A male with 46,XY,t(3;17)(p14.3;q24.3) presented with gingival hyperplasia, hypertrichosis, unusually large ears and marked hypertrophy of the nose, characteristic of the Zimmermann–Laband syndrome (ZLS). Other features include large facial bones and mandibles, large protruding upper lip, enlarged fingers and toes, strabismus, and enlarged phallus. Knowledge of a 46,XX,t(3;8)(p21.2;q24.3) reported previously in a mother and daughter with ZLS suggests that the 3p14.3‐p21.2 region may contain a gene responsible for ZLS. We have reassessed the chromosome 3 breakpoint region of the t(3;8) and revised its breakpoint location to 3p14.3, based upon an updated human genome sequence assembly. Using fluorescence in situ hybridization (FISH) with BAC clones, we have also identified a breakpoint spanning clone at 3p14.3 in our t(3;17) patient, thereby narrowing the breakpoint to a region of approximately 200 kb. These data suggest that the gene responsible for ZLS is located in 3p14.3 and implicates four likely candidate genes in this region: CACNA2D3, encoding a voltage‐dependent calcium channel, LRTM1, a gene of unknown function embedded within CACNA2D3, WNT5A, encoding a secreted signaling protein of the WNT family, and ERC2, which codes for a synapse protein.

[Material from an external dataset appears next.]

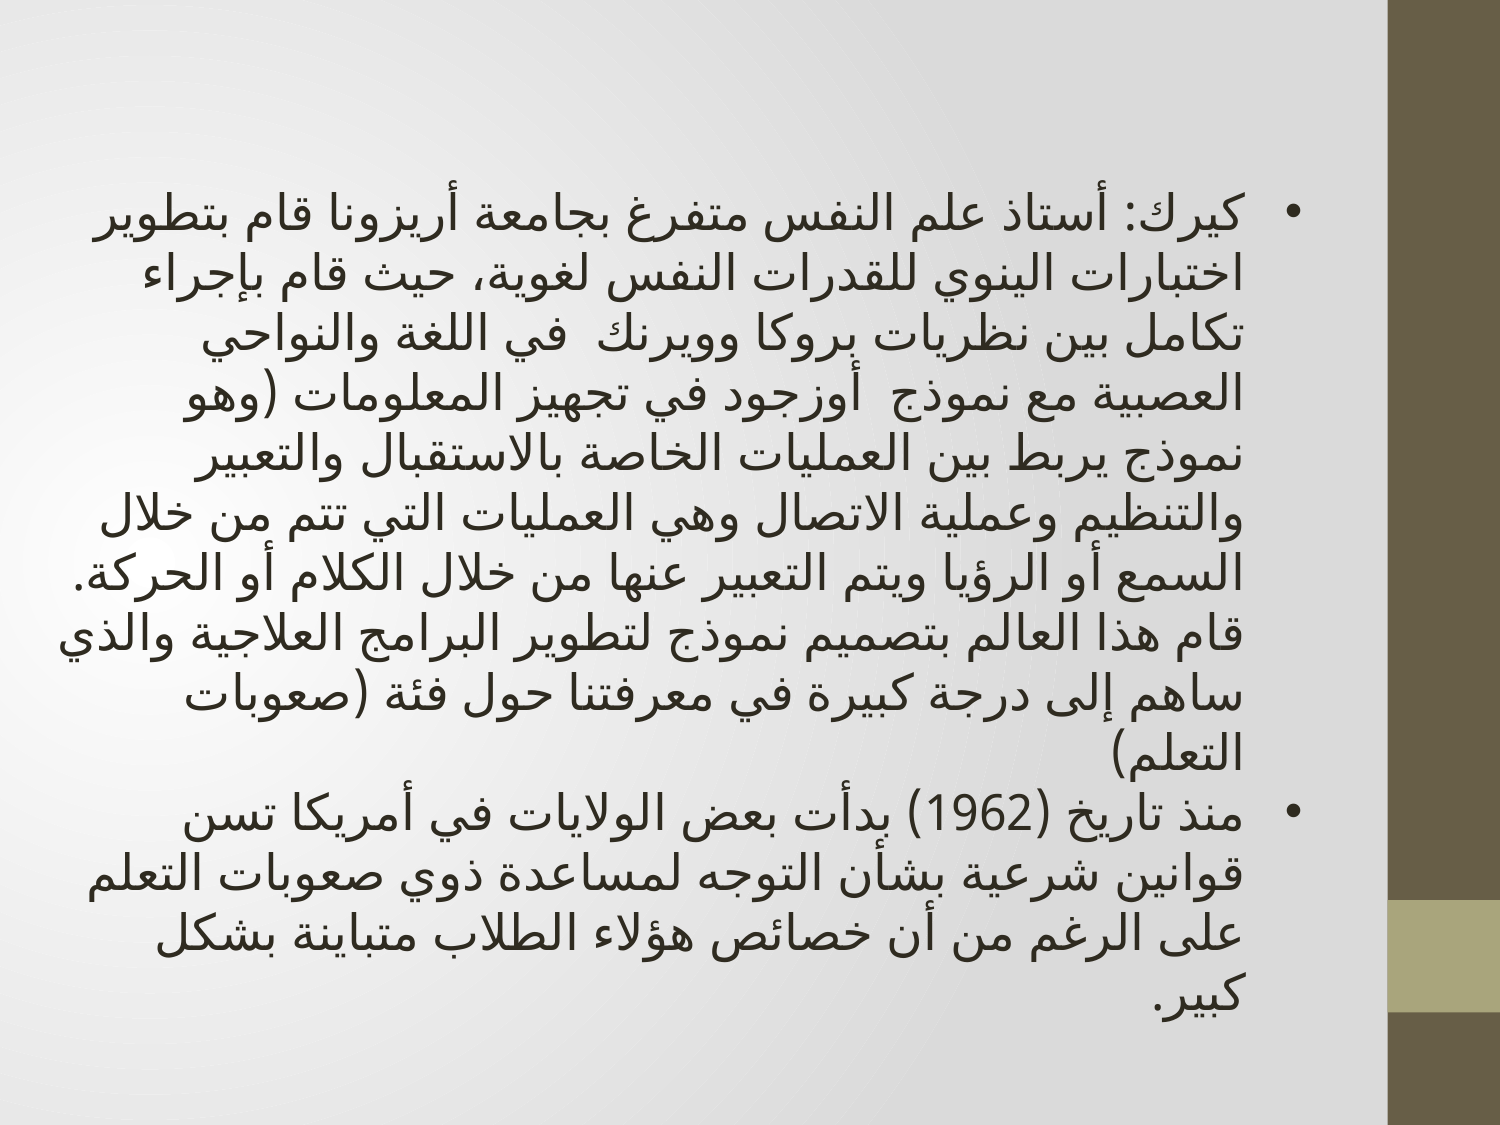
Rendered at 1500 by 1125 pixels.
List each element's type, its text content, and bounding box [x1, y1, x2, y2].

text_box كيرك: أستاذ علم النفس متفرغ بجامعة أريزونا قام بتطوير اختبارات الينوي للقدرات النفس لغوية، حيث قام بإجراء تكامل بين نظريات بروكا وويرنك في اللغة والنواحي العصبية مع نموذج أوزجود في تجهيز المعلومات (وهو نموذج يربط بين العمليات الخاصة بالاستقبال والتعبير والتنظيم وعملية الاتصال وهي العمليات التي تتم من خلال السمع أو الرؤيا ويتم التعبير عنها من خلال الكلام أو الحركة. قام هذا العالم بتصميم نموذج لتطوير البرامج العلاجية والذي ساهم إلى درجة كبيرة في معرفتنا حول فئة (صعوبات التعلم) منذ تاريخ (1962) بدأت بعض الولايات في أمريكا تسن قوانين شرعية بشأن التوجه لمساعدة ذوي صعوبات التعلم على الرغم من أن خصائص هؤلاء الطلاب متباينة بشكل كبير. [41, 172, 1317, 1073]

Extensive molecular genetic analysis of the 3p14.3 region in patients with Zimmermann–Laband syndrome†‡§

Zimmermann–Laband syndrome (ZLS) is a rare autosomal dominant inherited disorder characterized by a coarse facial appearance, gingival fibromatosis, and absence or hypoplasia of the terminal phalanges and nails of hands and feet. Additional, more variable features include hyperextensibility of joints, hepatosplenomegaly, mild hirsutism, and mental retardation. Mapping of the translocation breakpoints of t(3;8) and t(3;17) found in patients with the typical clinical features of ZLS defined a common breakpoint region of ∼280 kb located in 3p14.3, which includes the genes CACNA2D3 and WNT5A. Breakpoint cloning revealed that both translocations most likely occurred by non‐homologous (illegitimate) recombination. Mutation analysis of nine genes located in 3p21.1‐p14.3, including CACNA2D3, which is directly disrupted by one breakpoint of the t(3;17), identified no pathogenic mutation in eight sporadic patients with ZLS. Southern hybridization analysis and multiplex ligation‐dependent probe amplification (MLPA) did not detect submicroscopic deletion or duplication in either CACNA2D3 or WNT5A in ZLS‐affected individuals. Mutation analysis of nine conserved nongenic sequence elements (CNEs) in 3p21.1‐p14.3, which were identified by interspecies comparison and may represent putative regulatory elements for spatiotemporally correct expression of nearby genes, did not show any sequence alteration associated with ZLS. Taken together, the lack of a specific coding‐sequence lesion in the common region, defined by two translocation breakpoints, in sporadic patients with ZLS and an apparently normal karyotype suggests that either some other type of genetic defect in this vicinity or an alteration elsewhere in the genome could be responsible for ZLS.